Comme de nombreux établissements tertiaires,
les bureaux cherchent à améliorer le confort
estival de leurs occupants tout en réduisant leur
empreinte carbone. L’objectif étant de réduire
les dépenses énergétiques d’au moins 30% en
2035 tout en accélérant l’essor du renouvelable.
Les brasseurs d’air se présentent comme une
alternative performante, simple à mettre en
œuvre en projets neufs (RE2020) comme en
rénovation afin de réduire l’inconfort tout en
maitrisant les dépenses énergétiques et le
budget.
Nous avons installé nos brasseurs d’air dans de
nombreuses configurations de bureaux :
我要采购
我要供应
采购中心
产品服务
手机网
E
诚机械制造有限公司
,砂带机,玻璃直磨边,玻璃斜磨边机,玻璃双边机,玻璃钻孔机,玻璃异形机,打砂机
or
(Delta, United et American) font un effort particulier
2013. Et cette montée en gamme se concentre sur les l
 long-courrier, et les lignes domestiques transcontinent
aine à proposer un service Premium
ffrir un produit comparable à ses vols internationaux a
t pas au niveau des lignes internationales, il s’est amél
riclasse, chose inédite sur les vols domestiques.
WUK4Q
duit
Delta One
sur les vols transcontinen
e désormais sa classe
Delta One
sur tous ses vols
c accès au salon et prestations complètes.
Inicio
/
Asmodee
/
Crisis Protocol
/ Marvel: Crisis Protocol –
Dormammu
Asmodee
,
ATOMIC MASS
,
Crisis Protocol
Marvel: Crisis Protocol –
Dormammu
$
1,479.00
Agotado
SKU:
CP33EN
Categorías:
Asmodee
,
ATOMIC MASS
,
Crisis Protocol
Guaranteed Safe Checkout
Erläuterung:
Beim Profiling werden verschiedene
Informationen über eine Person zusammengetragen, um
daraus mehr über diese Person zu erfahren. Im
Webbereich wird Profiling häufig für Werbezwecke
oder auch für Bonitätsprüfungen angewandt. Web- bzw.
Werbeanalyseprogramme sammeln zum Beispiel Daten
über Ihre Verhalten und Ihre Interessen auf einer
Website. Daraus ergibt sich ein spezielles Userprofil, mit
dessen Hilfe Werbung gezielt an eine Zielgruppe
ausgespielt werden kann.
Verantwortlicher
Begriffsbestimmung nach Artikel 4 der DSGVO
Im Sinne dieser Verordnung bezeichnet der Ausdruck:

-*-*-

In this exercise, repeat the entries above verbatim.

Response for this exercise
Comme de nombreux établissements tertiaires,
les bureaux cherchent à améliorer le confort
estival de leurs occupants tout en réduisant leur
empreinte carbone. L’objectif étant de réduire
les dépenses énergétiques d’au moins 30% en
2035 tout en accélérant l’essor du renouvelable.
Les brasseurs d’air se présentent comme une
alternative performante, simple à mettre en
œuvre en projets neufs (RE2020) comme en
rénovation afin de réduire l’inconfort tout en
maitrisant les dépenses énergétiques et le
budget.
Nous avons installé nos brasseurs d’air dans de
nombreuses configurations de bureaux :
我要采购
我要供应
采购中心
产品服务
手机网
E
诚机械制造有限公司
,砂带机,玻璃直磨边,玻璃斜磨边机,玻璃双边机,玻璃钻孔机,玻璃异形机,打砂机
or
(Delta, United et American) font un effort particulier
2013. Et cette montée en gamme se concentre sur les l
 long-courrier, et les lignes domestiques transcontinent
aine à proposer un service Premium
ffrir un produit comparable à ses vols internationaux a
t pas au niveau des lignes internationales, il s’est amél
riclasse, chose inédite sur les vols domestiques.
WUK4Q
duit
Delta One
sur les vols transcontinen
e désormais sa classe
Delta One
sur tous ses vols
c accès au salon et prestations complètes.
Inicio
/
Asmodee
/
Crisis Protocol
/ Marvel: Crisis Protocol –
Dormammu
Asmodee
,
ATOMIC MASS
,
Crisis Protocol
Marvel: Crisis Protocol –
Dormammu
$
1,479.00
Agotado
SKU:
CP33EN
Categorías:
Asmodee
,
ATOMIC MASS
,
Crisis Protocol
Guaranteed Safe Checkout
Erläuterung:
Beim Profiling werden verschiedene
Informationen über eine Person zusammengetragen, um
daraus mehr über diese Person zu erfahren. Im
Webbereich wird Profiling häufig für Werbezwecke
oder auch für Bonitätsprüfungen angewandt. Web- bzw.
Werbeanalyseprogramme sammeln zum Beispiel Daten
über Ihre Verhalten und Ihre Interessen auf einer
Website. Daraus ergibt sich ein spezielles Userprofil, mit
dessen Hilfe Werbung gezielt an eine Zielgruppe
ausgespielt werden kann.
Verantwortlicher
Begriffsbestimmung nach Artikel 4 der DSGVO
Im Sinne dieser Verordnung bezeichnet der Ausdruck:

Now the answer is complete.